A leading new Labour peer has mounted a strong attack on the "audit culture". Baroness Kennedy, the lawyer and human rights campaigner, told an Edinburgh audience last week that this was "the folly of government".
Delivering the annual General Teaching Council for Scotland lecture, Baroness Kennedy criticised "the relentless prescriptive interventions, the battery of targets, the audit culture.
"The first casualty of an audit culture is the quality of the statistics that results because there is always the temptation for the Government to massage the figures."
Baroness Kennedy, whose alma mater is Glasgow's Holyrood Secondary, also went on the offensive against claims that today's young people are less well-educated and less well-informed than previous generations.
She said this was based on "evidence" such as the recent ICM poll which revealed ignorance of Shakespeare, inability to name four Prime Ministers since 1900 and puzzlement as to who William Caxton was.
Yet the poll also questioned youngsters about television programmes, computers, software programmes and so on, finding a very different story.
"It's a question of how you define culture and what is the place of contemporary culture," she commented. "The key question is: what is of value?"

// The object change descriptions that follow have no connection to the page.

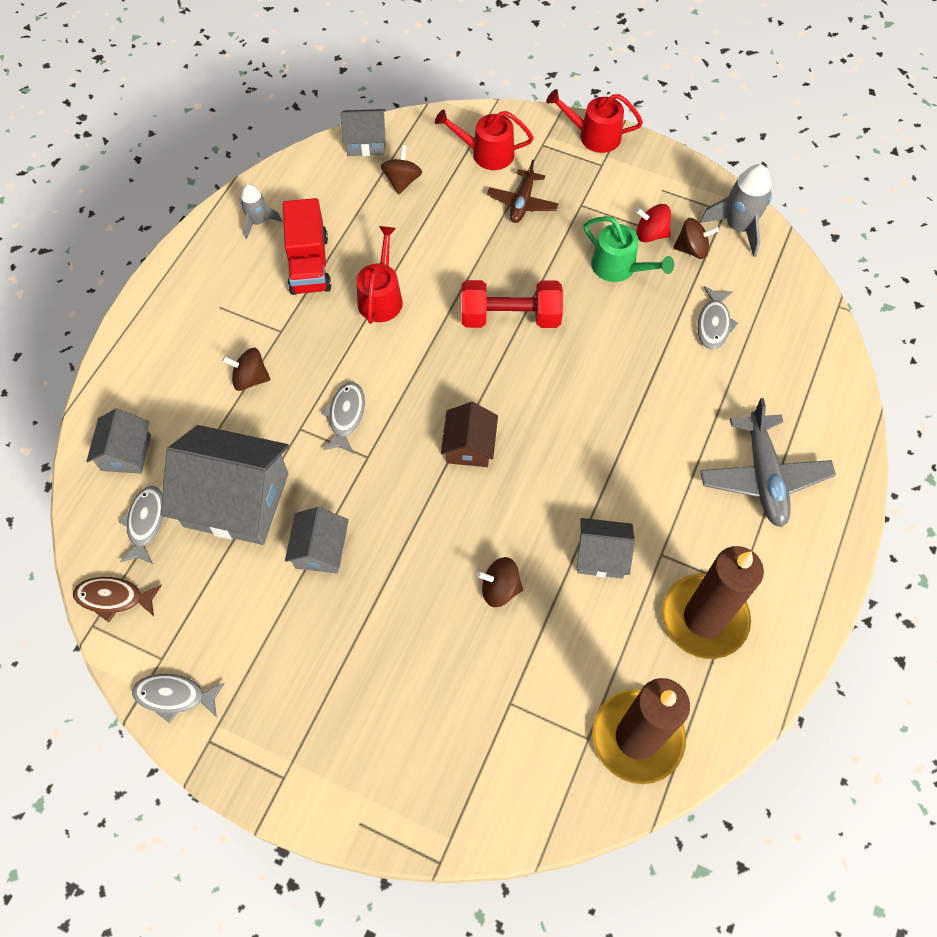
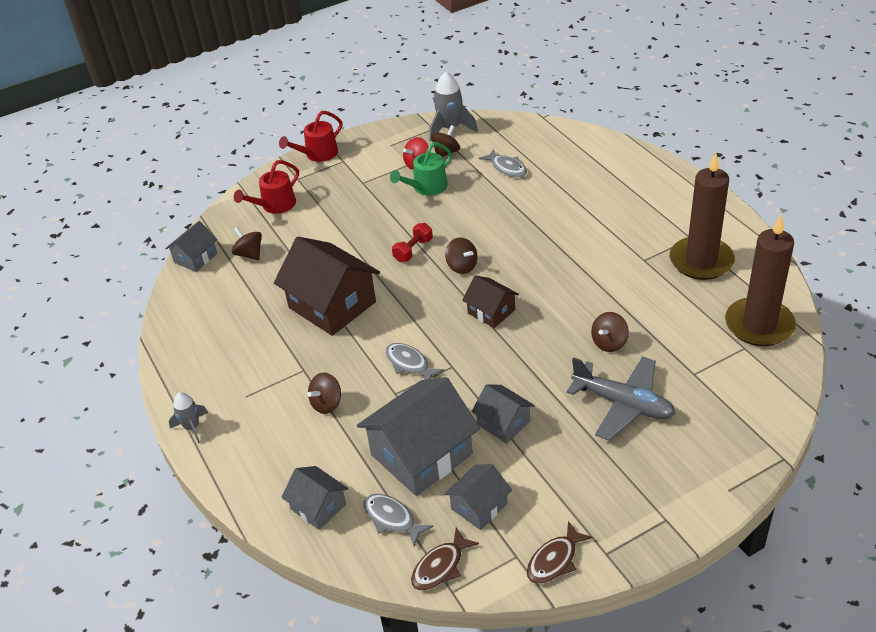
camera: 50 degrees left, 20 degrees down
(174, 696) = (554, 560): grey fish -> brown fish
(258, 222) = (196, 343): grey rocket -> grey rocket (192, 427)
(309, 264) = (264, 330): red truck -> none
(381, 297) = (332, 305): red watering can -> brown house
(510, 317) = (413, 250): red dumbbell -> red dumbbell, size x0.58
(518, 377) = (462, 266): none -> brown spinning top
(522, 203) = (332, 206): brown plane -> none
(601, 555) = (624, 286): grey house -> grey house (479, 506)
(619, 267) = (426, 187): green watering can -> green watering can turned 150 degrees clockwise
(763, 476) = (628, 195): grey plane -> grey plane (623, 404)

Baroness Kennedy suggested that today's generation, particularly women, are better educated and more widely informed. They may not commit facts to memory but they know how to search for them in a discriminatory fashion, which is essential in an age of "information overload".
None the less, she had some sympathy with the view that "facts are what can be deployed against the glib bullshitter.
"I have always believed that knowledge gives us power to say no and to protect ourselves from the political sleight of hand, from the meretricious, from the bogus, from the flimsy claims of the tabloid newspapers."
Baroness Kennedy admitted that one casualty of the developing knowledge age could be "the quality of extended attention" as the speed of the information and knowledge economy gathers pace and intensity.
Her parting shot to politicians was that "they will not galvanise professionals by exposing pockets of failure but by lauding successes". She added: "Ministers, managers and educators have to learn to listen - and to listen to learners in particular."